UMUMÎ AÇIKLAMA

 

İnsan olarak, hayatımızı yakından ilgilendiren şeylerden biri içeceklerimizdir. İçecek deyince sadece meşrubât kelimesiyle ifade edilen gayr-i zarurî şeyleri kasdetmiyoruz. Buna su gibi zarurî içeceğimiz dahil olduğu gibi serinletici, ferahlatıcı, iştah açıcı, hazmettirici, şifa verici vs. nev'inden çeşitli meyve suları, şıralar, şerbetler, maden suları, ayran, çay, kahve, şurup... hepsi dahildir. Hatta dînen haram edilmiş olan sarhoş edici alkollü içkiler de buraya dahildir.

Cennet nimetleriyle ilgili birçok Kur'ânî tasvirlerin, cennetteki içeceklerimize yer vererek onların isimleri, vasıfları, kapları ve onlardan istifade şekilleri üzerinde mükerrer teferruatlara inmiş olması da içecek meselesinin insan hayatındaki ehemmiyetini görteren bir delil teşkil etmektedir.[1]

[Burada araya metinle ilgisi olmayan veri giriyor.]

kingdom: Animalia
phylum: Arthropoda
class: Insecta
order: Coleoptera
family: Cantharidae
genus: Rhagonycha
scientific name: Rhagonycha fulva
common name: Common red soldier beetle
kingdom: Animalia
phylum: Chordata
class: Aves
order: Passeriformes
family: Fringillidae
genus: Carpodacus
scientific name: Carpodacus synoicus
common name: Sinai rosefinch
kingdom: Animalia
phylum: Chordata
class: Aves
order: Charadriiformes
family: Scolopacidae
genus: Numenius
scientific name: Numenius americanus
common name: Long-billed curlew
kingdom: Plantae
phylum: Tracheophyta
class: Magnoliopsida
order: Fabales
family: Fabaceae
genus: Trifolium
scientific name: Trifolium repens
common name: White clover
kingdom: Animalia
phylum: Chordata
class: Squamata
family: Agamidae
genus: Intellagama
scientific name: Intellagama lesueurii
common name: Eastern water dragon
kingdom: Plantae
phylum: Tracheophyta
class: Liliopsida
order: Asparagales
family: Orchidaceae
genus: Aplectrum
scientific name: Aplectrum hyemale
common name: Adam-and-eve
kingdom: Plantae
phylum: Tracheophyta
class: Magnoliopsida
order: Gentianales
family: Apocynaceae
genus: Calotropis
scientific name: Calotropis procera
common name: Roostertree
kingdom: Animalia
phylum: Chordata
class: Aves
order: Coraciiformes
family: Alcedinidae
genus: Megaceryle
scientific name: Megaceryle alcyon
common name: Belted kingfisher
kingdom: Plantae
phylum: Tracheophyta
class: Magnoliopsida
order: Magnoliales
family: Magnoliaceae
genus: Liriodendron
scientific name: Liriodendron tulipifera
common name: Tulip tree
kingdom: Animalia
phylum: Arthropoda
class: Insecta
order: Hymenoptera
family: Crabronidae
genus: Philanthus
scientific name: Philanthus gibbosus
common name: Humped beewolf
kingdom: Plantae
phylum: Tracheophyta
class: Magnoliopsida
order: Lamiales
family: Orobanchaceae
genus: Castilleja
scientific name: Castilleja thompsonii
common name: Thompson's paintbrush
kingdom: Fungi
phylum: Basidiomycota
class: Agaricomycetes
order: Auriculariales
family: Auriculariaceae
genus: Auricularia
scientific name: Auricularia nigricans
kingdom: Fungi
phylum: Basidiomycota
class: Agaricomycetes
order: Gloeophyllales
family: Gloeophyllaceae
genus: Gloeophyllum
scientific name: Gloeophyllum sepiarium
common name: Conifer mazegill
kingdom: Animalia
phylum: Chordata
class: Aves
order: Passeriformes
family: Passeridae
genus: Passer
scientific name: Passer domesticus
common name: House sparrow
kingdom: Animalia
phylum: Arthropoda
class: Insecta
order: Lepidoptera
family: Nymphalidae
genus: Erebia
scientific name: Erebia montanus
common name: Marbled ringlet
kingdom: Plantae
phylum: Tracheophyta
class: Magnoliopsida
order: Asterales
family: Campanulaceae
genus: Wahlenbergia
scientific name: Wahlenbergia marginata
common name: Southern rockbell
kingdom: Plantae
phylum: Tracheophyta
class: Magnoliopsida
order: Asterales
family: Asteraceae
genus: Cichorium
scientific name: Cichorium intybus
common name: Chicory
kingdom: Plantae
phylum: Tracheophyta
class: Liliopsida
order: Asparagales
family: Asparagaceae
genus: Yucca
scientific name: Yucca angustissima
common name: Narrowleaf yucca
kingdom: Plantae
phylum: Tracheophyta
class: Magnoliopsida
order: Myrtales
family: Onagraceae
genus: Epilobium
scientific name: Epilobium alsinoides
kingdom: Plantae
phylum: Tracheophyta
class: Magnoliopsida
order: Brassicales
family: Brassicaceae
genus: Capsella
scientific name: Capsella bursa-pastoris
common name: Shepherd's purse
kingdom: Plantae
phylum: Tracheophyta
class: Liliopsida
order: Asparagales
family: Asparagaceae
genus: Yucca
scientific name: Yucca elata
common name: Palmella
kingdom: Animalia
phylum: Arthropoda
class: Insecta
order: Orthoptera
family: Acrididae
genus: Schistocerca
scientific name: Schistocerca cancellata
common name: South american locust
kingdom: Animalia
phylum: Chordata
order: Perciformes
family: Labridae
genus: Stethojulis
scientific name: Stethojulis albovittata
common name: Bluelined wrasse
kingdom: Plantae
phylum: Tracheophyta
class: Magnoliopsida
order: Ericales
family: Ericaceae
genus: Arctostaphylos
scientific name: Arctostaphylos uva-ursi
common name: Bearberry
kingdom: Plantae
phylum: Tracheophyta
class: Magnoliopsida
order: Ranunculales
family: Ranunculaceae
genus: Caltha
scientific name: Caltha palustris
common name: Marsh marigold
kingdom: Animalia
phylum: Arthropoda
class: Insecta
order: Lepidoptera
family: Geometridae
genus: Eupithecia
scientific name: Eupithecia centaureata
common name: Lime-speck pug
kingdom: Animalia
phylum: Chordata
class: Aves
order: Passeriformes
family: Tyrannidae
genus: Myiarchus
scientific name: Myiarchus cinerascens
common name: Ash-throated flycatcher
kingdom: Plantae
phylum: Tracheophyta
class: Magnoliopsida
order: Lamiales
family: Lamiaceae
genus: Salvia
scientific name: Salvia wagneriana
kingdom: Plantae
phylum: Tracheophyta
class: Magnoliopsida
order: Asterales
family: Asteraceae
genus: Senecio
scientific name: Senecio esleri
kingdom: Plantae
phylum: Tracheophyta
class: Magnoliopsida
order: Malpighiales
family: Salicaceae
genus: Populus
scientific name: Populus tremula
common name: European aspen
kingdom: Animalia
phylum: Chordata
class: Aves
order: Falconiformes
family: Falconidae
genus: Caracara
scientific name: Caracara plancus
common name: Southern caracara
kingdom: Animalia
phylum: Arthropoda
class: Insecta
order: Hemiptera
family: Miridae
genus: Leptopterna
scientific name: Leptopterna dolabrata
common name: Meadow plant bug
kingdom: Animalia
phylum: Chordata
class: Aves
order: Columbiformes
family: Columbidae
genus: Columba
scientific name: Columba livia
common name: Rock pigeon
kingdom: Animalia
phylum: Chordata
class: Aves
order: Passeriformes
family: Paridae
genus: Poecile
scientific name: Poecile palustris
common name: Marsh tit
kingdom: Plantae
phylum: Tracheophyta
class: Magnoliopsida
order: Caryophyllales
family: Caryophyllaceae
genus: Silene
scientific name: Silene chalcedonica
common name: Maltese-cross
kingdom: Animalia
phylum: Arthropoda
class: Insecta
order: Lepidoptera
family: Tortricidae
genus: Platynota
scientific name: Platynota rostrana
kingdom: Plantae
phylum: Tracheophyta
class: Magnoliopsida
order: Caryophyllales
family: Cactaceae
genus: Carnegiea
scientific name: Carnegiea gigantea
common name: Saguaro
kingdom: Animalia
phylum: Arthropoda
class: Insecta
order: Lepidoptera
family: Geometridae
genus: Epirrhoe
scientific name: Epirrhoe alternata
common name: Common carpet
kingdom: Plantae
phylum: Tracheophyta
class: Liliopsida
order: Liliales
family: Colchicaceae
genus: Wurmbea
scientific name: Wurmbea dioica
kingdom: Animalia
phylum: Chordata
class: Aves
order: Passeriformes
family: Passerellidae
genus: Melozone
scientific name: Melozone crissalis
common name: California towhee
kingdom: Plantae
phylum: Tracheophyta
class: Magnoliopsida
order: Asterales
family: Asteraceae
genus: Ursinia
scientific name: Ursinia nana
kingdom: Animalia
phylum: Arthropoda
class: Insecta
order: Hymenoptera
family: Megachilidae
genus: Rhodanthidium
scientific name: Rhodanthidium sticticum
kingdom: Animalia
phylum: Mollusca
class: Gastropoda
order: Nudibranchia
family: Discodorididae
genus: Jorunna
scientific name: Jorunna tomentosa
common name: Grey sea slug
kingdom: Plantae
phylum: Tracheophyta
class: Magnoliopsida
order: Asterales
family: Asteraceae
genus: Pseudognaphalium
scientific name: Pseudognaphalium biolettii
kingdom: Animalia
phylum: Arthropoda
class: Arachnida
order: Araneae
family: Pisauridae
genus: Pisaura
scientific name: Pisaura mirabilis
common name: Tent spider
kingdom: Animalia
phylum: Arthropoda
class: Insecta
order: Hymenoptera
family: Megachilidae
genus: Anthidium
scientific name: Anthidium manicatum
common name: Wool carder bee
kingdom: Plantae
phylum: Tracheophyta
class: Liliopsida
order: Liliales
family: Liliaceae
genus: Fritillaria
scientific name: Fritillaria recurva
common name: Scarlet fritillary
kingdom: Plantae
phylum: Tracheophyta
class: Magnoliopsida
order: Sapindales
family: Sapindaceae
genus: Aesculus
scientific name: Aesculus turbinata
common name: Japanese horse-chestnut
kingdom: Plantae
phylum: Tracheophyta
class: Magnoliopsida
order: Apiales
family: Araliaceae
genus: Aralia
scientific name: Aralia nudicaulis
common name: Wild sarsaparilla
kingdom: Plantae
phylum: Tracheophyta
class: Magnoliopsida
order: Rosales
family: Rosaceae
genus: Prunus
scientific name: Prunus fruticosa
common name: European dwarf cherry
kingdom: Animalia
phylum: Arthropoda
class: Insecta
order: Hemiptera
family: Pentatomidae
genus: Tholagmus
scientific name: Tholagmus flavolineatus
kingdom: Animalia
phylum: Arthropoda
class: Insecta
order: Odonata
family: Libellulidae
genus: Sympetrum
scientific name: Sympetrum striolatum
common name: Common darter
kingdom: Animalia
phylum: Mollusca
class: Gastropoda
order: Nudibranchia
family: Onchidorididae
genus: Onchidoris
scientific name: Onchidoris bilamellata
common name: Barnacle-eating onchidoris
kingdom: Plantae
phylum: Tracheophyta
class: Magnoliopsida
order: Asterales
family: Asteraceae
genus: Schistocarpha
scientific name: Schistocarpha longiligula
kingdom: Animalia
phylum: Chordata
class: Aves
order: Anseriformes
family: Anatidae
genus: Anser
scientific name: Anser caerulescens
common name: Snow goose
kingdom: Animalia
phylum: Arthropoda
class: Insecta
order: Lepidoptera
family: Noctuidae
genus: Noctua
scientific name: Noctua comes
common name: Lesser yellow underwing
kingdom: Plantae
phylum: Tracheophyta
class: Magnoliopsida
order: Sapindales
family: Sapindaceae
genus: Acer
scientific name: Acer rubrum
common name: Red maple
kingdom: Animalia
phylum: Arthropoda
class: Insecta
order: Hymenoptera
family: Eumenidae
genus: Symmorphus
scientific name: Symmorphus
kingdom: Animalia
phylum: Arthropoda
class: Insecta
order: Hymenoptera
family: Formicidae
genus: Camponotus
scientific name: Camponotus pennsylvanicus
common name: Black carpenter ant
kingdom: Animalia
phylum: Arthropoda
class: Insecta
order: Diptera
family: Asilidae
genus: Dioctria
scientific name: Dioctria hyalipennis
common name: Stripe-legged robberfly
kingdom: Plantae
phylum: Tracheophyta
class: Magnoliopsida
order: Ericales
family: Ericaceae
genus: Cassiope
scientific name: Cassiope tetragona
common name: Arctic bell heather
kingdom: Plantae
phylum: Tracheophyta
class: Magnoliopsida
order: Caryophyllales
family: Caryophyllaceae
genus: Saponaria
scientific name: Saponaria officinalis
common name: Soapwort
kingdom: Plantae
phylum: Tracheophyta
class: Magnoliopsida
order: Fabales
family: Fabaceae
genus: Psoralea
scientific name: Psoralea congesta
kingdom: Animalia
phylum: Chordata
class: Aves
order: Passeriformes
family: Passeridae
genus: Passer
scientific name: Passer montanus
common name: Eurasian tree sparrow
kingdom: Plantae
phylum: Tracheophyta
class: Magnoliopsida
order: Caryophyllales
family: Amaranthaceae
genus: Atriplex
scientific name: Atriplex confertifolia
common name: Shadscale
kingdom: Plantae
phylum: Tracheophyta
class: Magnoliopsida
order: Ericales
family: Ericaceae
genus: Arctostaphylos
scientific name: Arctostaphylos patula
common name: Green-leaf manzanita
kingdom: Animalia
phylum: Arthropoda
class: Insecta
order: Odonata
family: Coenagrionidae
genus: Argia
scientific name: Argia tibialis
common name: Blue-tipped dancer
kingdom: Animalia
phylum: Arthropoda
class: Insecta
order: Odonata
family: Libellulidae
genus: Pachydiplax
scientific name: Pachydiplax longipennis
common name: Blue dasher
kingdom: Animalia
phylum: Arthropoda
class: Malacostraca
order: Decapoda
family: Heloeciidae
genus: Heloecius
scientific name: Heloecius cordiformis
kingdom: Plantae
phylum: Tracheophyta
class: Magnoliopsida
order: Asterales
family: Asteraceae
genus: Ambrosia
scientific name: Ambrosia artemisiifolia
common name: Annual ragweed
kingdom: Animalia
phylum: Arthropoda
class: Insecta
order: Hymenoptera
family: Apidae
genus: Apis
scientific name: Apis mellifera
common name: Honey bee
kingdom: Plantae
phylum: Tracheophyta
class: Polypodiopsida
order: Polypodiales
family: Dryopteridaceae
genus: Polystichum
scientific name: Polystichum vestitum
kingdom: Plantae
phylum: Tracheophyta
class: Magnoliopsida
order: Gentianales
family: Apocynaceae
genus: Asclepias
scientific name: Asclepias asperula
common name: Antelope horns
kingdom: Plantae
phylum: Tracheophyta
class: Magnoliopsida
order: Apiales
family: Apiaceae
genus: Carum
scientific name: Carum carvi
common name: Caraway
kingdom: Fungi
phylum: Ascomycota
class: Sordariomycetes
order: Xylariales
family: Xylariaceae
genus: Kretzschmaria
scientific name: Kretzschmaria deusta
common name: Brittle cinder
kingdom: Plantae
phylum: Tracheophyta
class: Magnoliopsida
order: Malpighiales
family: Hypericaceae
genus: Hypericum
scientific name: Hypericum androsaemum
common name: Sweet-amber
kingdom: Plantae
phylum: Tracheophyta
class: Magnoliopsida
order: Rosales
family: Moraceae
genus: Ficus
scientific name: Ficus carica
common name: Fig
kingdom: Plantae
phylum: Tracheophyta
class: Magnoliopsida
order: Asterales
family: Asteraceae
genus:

Hayatımızın en tâlî meselelerine bile yer verip açıklık getiren, o husustaki en doğruyu, en sağlıklı tarzı ve rüşdü beyan eden dînimizin içecek gibi son derece ehemmiyetli, her günümüzü ilgilendiren bir meselede daha çok rehberlik edeceği açıktır. Gerçekten de İslâm dîni içeceklerimiz hususunda pek çok teferruâta şâmil hükümler getirmiş, âdâblar beyan etmiştir. Sözgelimi, neler içilir, neler içilmez? İçilenler nasıl ve ne miktarda içilmelidir? İçeceklerimizin vasıfları neler olmalıdır? Ayakta mı, oturarak mı içmeliyiz, kaç yudumda içmeliyiz? Bir solukta içmenin faydası mı var, zararı mı? Aç karna mı, tok karna mı içmeli?... Soruları daha da artırabiliriz. Bunların cevabı "İslâm'a has içme" ve "müslüman içecekler"in mahiyetini ortaya koyar.

İçeceklerimizle ilgili meselelere hem iki cihanımızın da rehberi olan Kur'ân-ı Kerîm'de, hem de sevgili Peygamberimiz (aleyhissalâtu vesselâm)'in hadislerin de yer verilmiştir. Kütüb-i Sitte mecmuâlarının her birinde istisnasız Kitâbu'l-Eşribe bölümleri vardır. Diğer tanınmış hadis kitaplarımızda da aynı şekilde içeceklerle ilgili bölümler yer alır, zîra bu mevzuda pek çok hadis vârid olmuştur.

Şu halde İslâm'ımızın kemâli, içeceklerle ilgili ahkâm ve âdâbı bilip onlara riâyet etmemize bağlıdır.


 

[1] Şu ayetlere bakılabilir: Saffat 46, Vakı'a 18; Tûr 19-23; İnsân 5, 6, 17; Nebe 34; Mutaffifîn 28, Hâkka 24; Mürselât 41, 43; Muhammed 15; Hicr 45; Duhân 52; Zâriyât 15 vs.